= Problem to solve =
Once the pictures are set aside, transcribe each line of the data exactly.

──────── Records supplied ────────

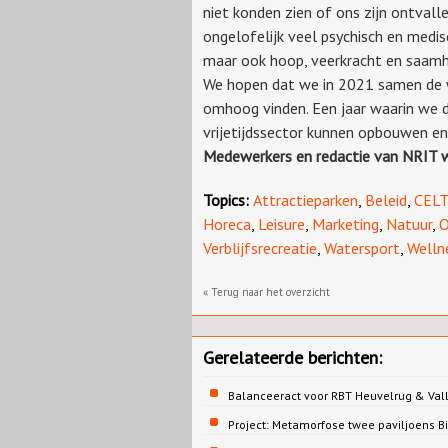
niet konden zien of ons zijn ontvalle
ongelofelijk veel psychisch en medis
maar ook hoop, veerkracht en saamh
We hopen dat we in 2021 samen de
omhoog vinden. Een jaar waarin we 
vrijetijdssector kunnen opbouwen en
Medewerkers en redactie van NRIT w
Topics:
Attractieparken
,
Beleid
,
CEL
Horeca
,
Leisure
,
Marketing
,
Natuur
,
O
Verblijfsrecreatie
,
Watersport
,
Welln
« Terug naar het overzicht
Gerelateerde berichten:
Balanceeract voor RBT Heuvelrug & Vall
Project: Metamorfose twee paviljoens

────────

= Expected answer =
niet konden zien of ons zijn ontvalle
ongelofelijk veel psychisch en medis
maar ook hoop, veerkracht en saamh
We hopen dat we in 2021 samen de
omhoog vinden. Een jaar waarin we 
vrijetijdssector kunnen opbouwen en
Medewerkers en redactie van NRIT w
Topics:
Attractieparken
,
Beleid
,
CEL
Horeca
,
Leisure
,
Marketing
,
Natuur
,
O
Verblijfsrecreatie
,
Watersport
,
Welln
« Terug naar het overzicht
Gerelateerde berichten:
Balanceeract voor RBT Heuvelrug & Vall
Project: Metamorfose twee paviljoens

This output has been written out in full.